- _Work item A_
Decide whether each statement agrees with the Job commentary, giving yes or no and quoting the words from the commentary that settle it: (i) Elihu claims faultlessness and clearness of perception; (ii) God despises the cause of the lowliest; (iii) the wicked prosper because of their wickedness.
- _Work item B_
According to the Job commentary, which question of Job's does the note on verse 6 allude to?

#### Passage ####

THE PROVIDENCE OF GOD IS INDEED INCOMPREHENSIBLE, EVEN AS JOB HAD URGED; BUT ITS GENERAL TENDENCIES ARE UNMISTAKABLY DISCLOSED IN THE PRESENT, THOUGH PARTIAL, MUNDANE SCHEME, 36, 37.
“There is a point within man on which suffering rests its base, sin; there is a point within God, indicated by all his works, from which it comes as source, goodness; the two together sufficiently explain it [suffering] and general Providence for man’s life here below.” A.B. Davidson.
Verse 3
First Division THE PROVIDENCE OF GOD IN THE MORAL WORLD, CHIEFLY AS MADE KNOWN THROUGH THE ECONOMY OF SUFFERING, Job 36:2-21.
Introduction Elihu has yet much more to say in vindication of the ways of God, Job 36:2-4.
The three preceding speeches were introduced by ויען , “and he answered,” the present speech, with ויס , “and he added,” showing that Elihu intends it as a resumption and continuation of the main argument of his other speeches.
3. From afar From out the wide domain of the divine workings, both in providence and in nature. Elihu will take a far-reaching view.
Verse 4
4. Perfect in knowledge Literally, knowledges. In the theodicy which he proposes to Job he claims faultlessness and clearness of perception. (Delitzsch.) The use of the same phrase in Job 37:16, of Deity, leads some to ascribe this attributive here also to God.
Verse 5
α . THE SUBJECT CONSIDERED ABSTRACTLY, Job 36:5-15.
Strophe a Elihu proceeds to lay down some general principles involved in the distribution of the allotments of men; first, denying that God is the promoter of the interests of the wicked; on the contrary, he has committed himself to the final and eternal promotion of the righteous, Job 36:5-7.
5. Despiseth not any The small and the great are alike to God. He despises not the cause of the lowliest; they also are the work of his hand. God cannot be otherwise than just. Grace, justice, and condescending love are no less the attributes of God than omnipotence and sovereignty. Mohammedanism, in almost unceasing doxology, extols the one attribute of God, “God is great;” the religion of Christ, extols the attributes of grace and love. “All the attributes unite in most blessed harmony,” as Dachsel happily remarks; “since they are all rays of the same sun, they cannot be arrayed against each other.”
Strength and wisdom Literally, force of heart; heart power, which finally culminated in the cross. God is mighty, not only in power of arm, but power of heart. To allow leb its legitimate meaning, heart, (though it often means understanding,) would accord with the scope of this chapter. The man of God worships a being of heart, not of cold understanding merely, but of warm throbbings toward all whom he has redeemed.
Verse 6
6. He preserveth not the life In allusion to Job’s question, (Job 21:7.) “Wherefore do the wicked live?” See also Job 24:22, with note. The verb יחיה will admit the reading of Gesenius and Furst: “He prospereth not the wicked.” It is not because of their wickedness that prosperity attends their ways. The economy that God has established tends to the overthrow of evil doers no less than to the exaltation of the righteous, a thought Elihu in the next verse proceeds to expand.

#### Information ####

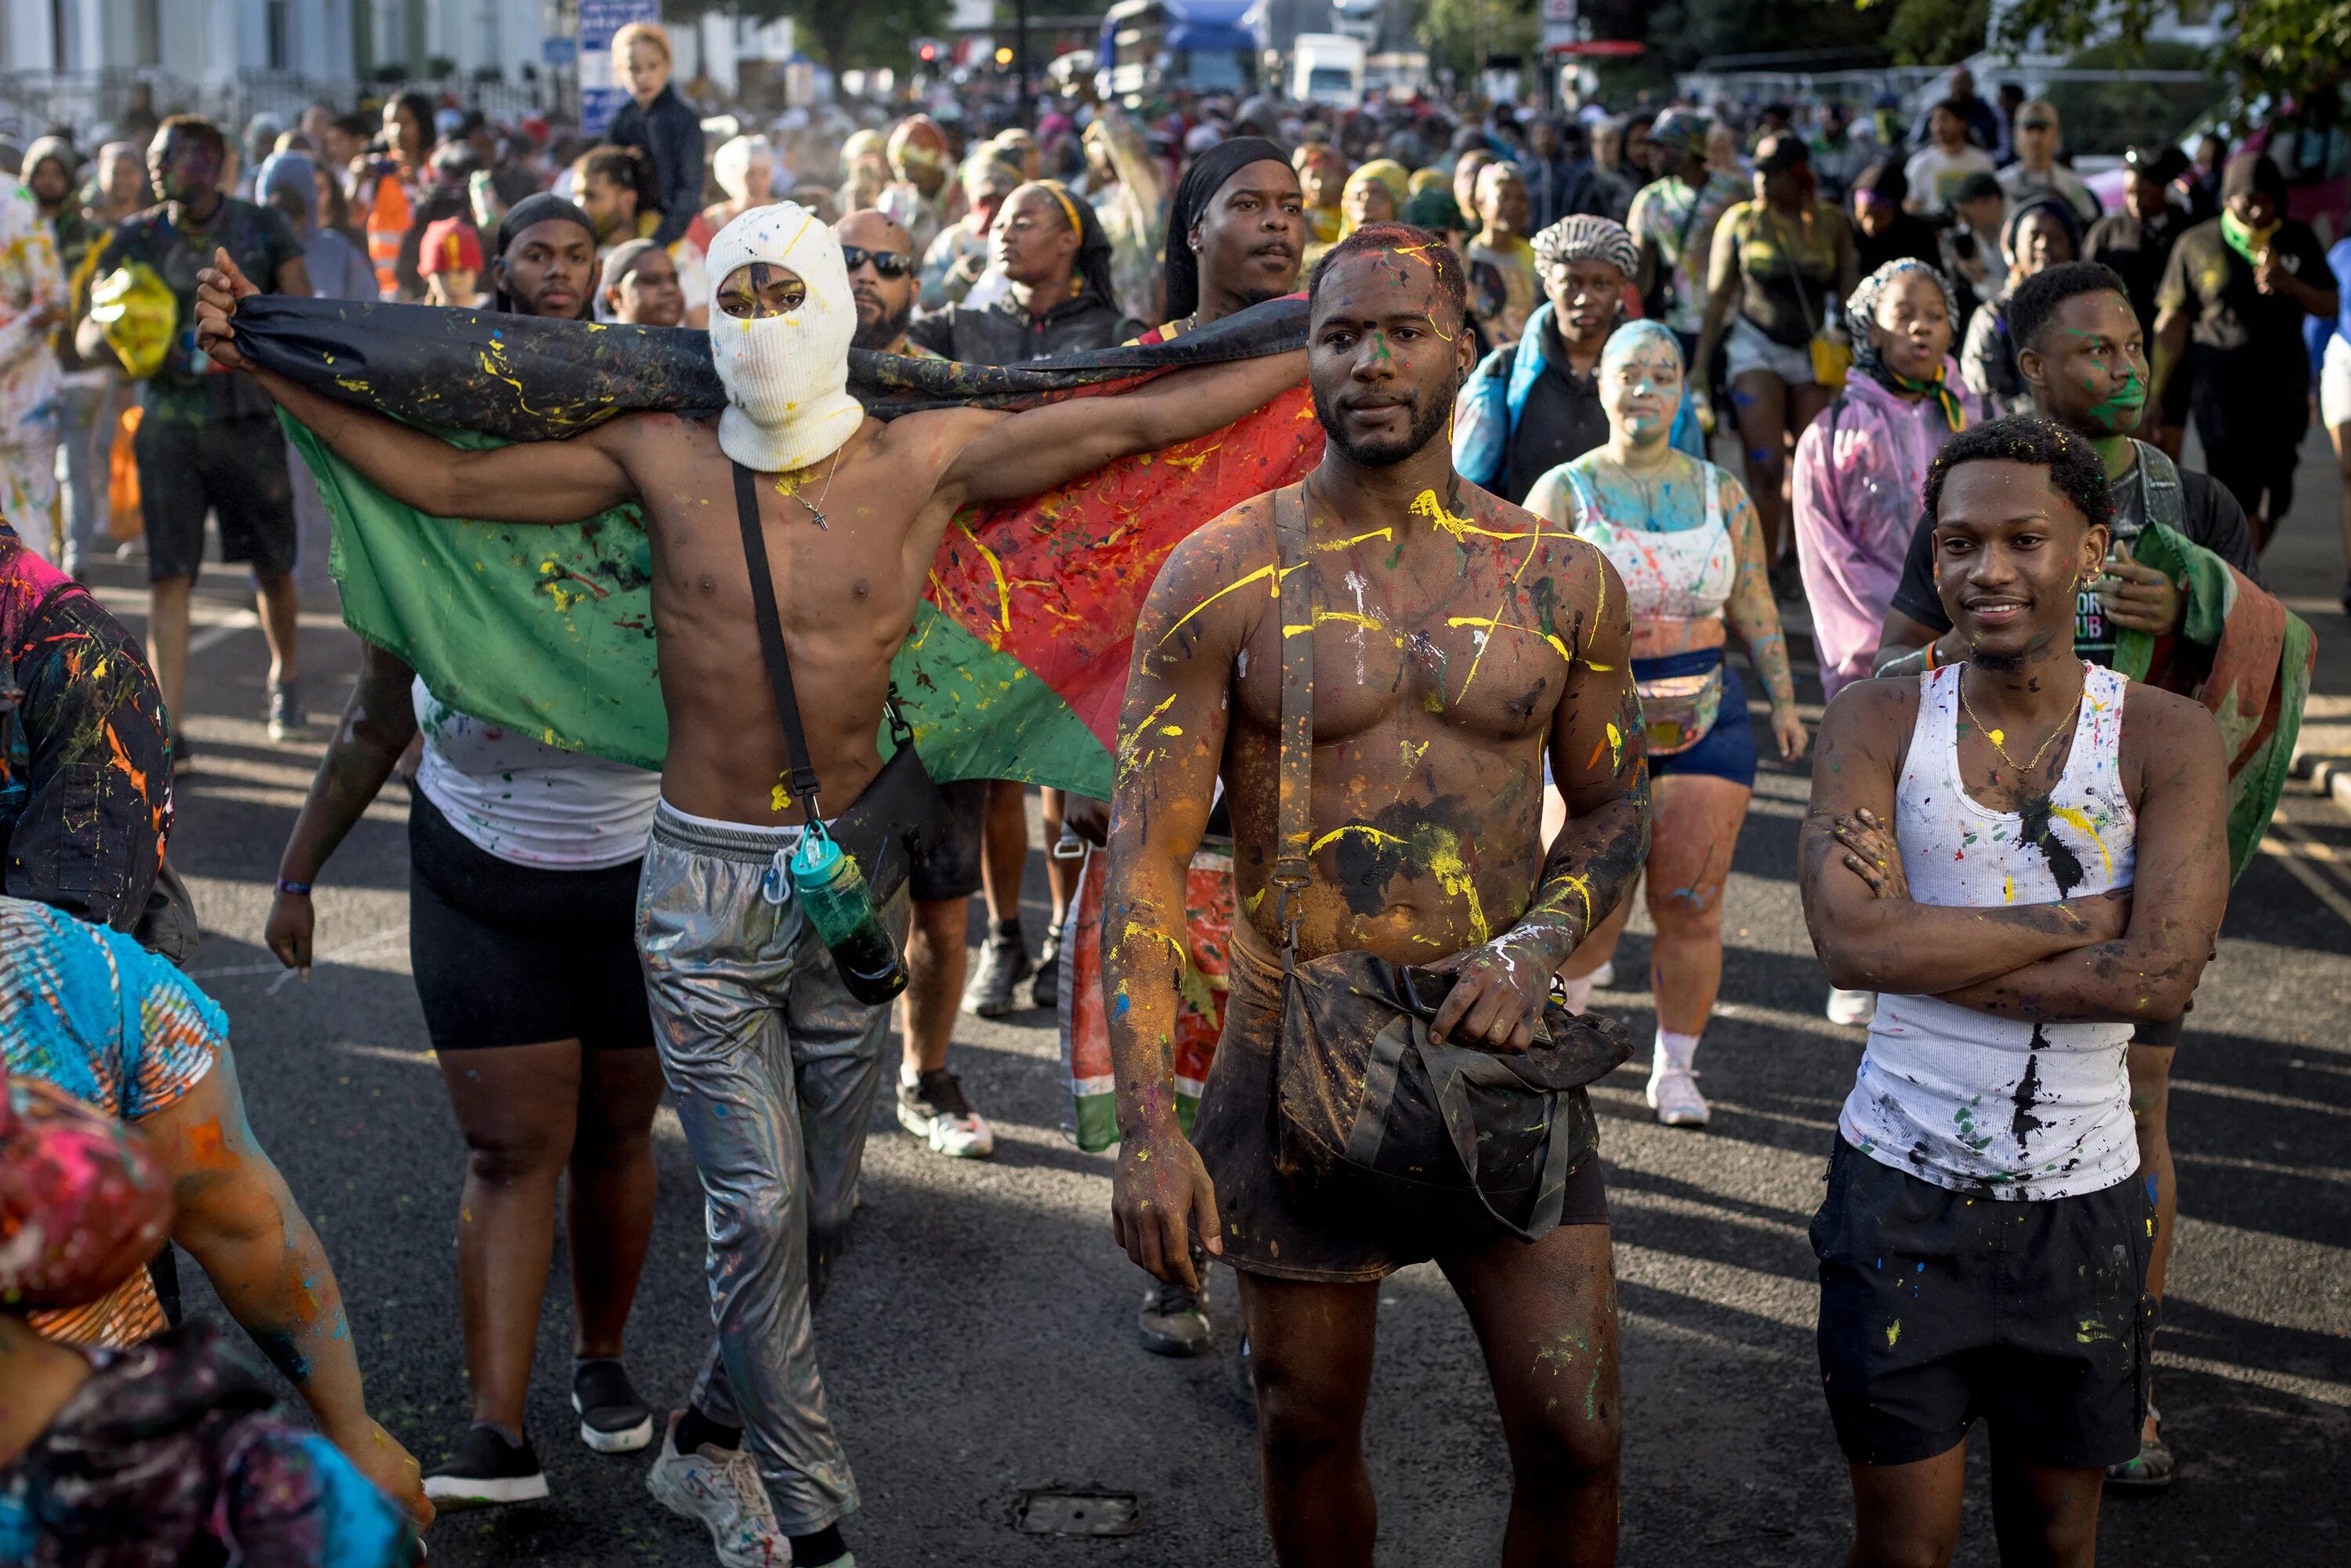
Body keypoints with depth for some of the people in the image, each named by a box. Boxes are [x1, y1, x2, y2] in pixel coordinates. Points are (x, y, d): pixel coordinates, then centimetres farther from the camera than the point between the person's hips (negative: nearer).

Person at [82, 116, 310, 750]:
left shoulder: (261, 229, 1)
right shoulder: (135, 239, 4)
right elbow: (89, 331, 4)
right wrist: (115, 337, -19)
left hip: (248, 418, 0)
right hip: (168, 425, 1)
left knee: (273, 569, 10)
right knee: (168, 576, -7)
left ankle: (284, 676, 39)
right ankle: (169, 730, -6)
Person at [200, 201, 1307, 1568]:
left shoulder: (927, 460, -2)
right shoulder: (661, 460, -1)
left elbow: (1139, 421, -3)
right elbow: (438, 476, 5)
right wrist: (266, 367, 3)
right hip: (705, 884, -1)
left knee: (822, 1206, 12)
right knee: (756, 1210, -2)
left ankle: (713, 1438, 36)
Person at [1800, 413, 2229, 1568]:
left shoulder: (2166, 738, -5)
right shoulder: (1878, 722, -3)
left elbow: (2160, 981, -17)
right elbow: (1852, 943, -19)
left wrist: (1926, 944, -18)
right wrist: (2094, 915, -17)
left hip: (2082, 1198, 1)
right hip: (1902, 1185, 0)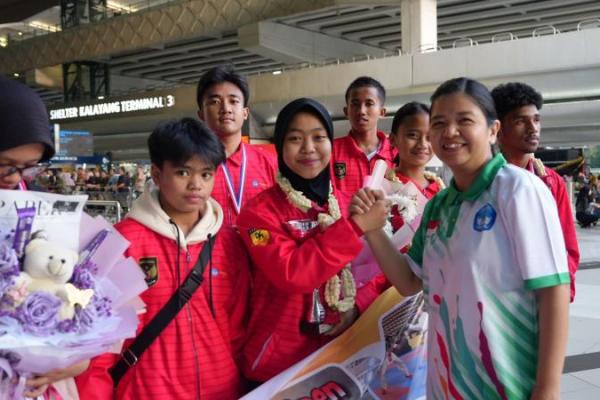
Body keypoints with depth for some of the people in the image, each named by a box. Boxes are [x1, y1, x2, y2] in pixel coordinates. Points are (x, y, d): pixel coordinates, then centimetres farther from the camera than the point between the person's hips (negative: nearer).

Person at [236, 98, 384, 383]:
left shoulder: (345, 204, 3)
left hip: (338, 351, 5)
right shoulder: (260, 210, -13)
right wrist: (353, 228, -26)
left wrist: (357, 303, -9)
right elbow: (291, 274, -26)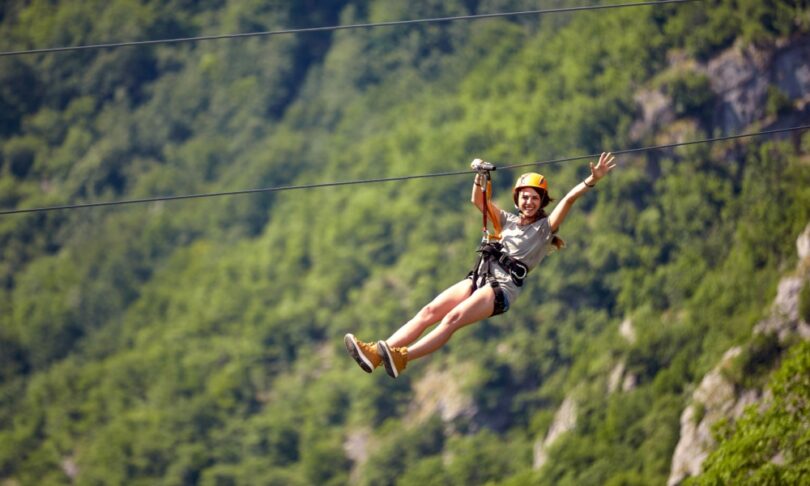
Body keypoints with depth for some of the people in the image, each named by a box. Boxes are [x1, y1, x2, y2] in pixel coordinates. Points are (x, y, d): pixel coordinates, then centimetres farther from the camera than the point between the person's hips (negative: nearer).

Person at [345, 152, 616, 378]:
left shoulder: (545, 226, 9)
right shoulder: (508, 221, 24)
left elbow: (569, 199, -4)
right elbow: (478, 200, 25)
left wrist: (591, 181, -15)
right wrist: (480, 177, 10)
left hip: (504, 287, -6)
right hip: (479, 277, 6)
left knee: (454, 318, -29)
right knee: (430, 311, -14)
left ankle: (401, 358, -47)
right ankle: (377, 353, -28)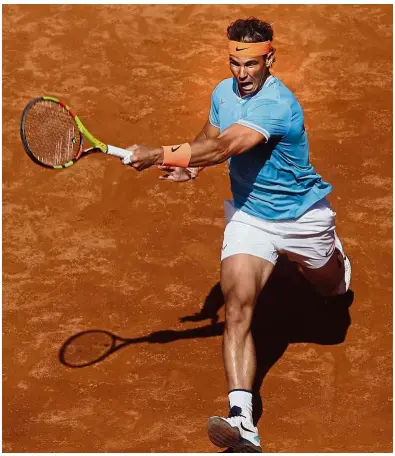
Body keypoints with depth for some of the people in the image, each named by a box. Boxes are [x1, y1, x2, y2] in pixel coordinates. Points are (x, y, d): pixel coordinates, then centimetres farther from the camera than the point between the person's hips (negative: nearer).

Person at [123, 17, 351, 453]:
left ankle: (333, 255, 67)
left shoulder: (277, 104, -30)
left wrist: (161, 155, -41)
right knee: (237, 306, -20)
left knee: (330, 287, 25)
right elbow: (210, 138, 13)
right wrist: (190, 164, -9)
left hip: (303, 216, -4)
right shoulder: (223, 92, -5)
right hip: (248, 216, 4)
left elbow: (224, 147, -41)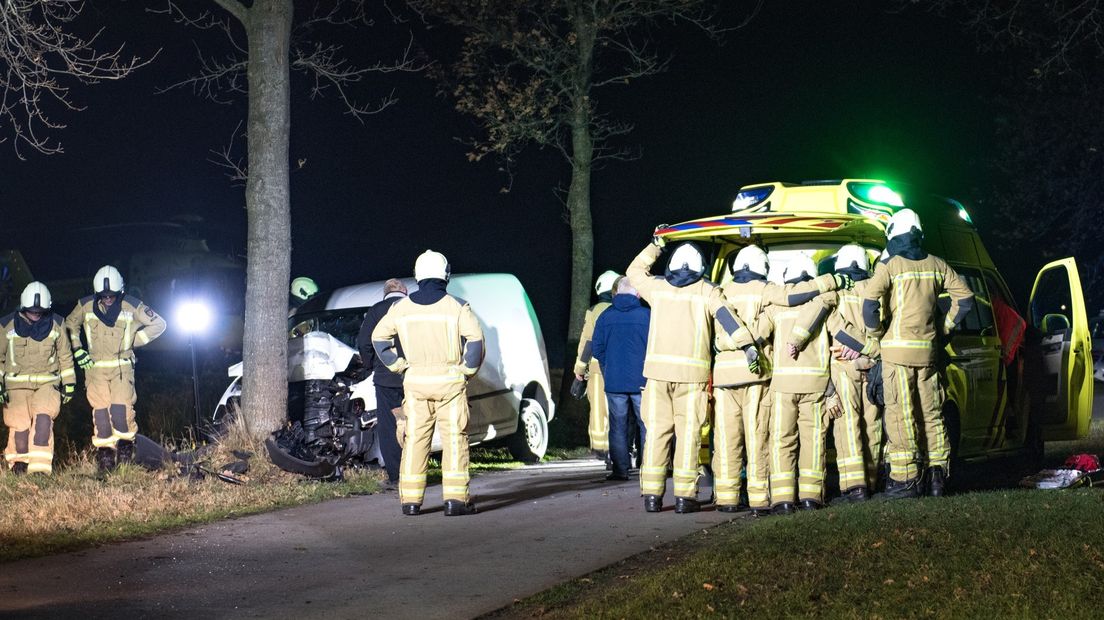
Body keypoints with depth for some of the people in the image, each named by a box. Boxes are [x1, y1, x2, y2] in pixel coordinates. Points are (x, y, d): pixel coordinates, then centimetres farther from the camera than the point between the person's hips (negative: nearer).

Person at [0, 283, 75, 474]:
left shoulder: (56, 325, 2)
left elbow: (65, 356, 13)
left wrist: (69, 384, 13)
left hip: (47, 383, 0)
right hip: (17, 384, 0)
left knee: (43, 416, -24)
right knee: (20, 426, -11)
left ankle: (40, 466, -26)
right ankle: (18, 464, 12)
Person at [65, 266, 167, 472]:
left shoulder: (132, 306, -5)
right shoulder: (86, 306, 0)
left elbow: (158, 324, 5)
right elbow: (70, 324, 20)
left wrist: (134, 341, 0)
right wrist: (77, 350, 9)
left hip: (122, 366, -2)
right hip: (95, 366, 2)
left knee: (121, 407, -16)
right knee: (100, 409, -6)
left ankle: (126, 444, 3)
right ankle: (104, 451, 3)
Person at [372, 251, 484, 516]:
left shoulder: (402, 307, 4)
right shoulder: (457, 306, -6)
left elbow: (379, 337, 6)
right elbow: (475, 339, -15)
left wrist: (398, 365, 9)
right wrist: (468, 369, -3)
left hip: (415, 382, 3)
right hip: (449, 381, -3)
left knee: (415, 439, 8)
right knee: (454, 439, 0)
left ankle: (410, 499, 9)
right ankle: (455, 498, -5)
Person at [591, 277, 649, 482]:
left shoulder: (605, 317, 1)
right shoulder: (647, 315, -7)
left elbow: (597, 349, 3)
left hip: (614, 381, 2)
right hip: (642, 381, -2)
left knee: (618, 426, 8)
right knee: (646, 425, 7)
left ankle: (620, 469, 6)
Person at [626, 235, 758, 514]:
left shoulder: (657, 286, 11)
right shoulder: (707, 291, 3)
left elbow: (634, 272, 29)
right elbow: (726, 316, -11)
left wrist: (654, 246, 38)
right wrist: (748, 345, -18)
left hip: (658, 368, 2)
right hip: (692, 370, -2)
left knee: (657, 431, 5)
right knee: (688, 433, -1)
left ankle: (652, 494, 5)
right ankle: (685, 496, -3)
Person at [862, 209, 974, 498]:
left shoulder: (890, 265, -7)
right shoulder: (936, 265, 8)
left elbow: (870, 299, -19)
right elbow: (965, 297, 10)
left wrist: (874, 331, -4)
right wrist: (945, 326, 15)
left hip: (898, 349, -5)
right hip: (928, 350, 5)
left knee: (900, 415, -3)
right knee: (931, 414, 12)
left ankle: (905, 479, -4)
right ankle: (938, 475, 14)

####

- _Final answer A_
(i) Yes: "he claims faultlessness and clearness of perception."
(ii) No: "He despises not the cause of the lowliest"
(iii) No: "It is not because of their wickedness that prosperity attends their ways."

- _Final answer B_
"Wherefore do the wicked live?" (Job 21:7)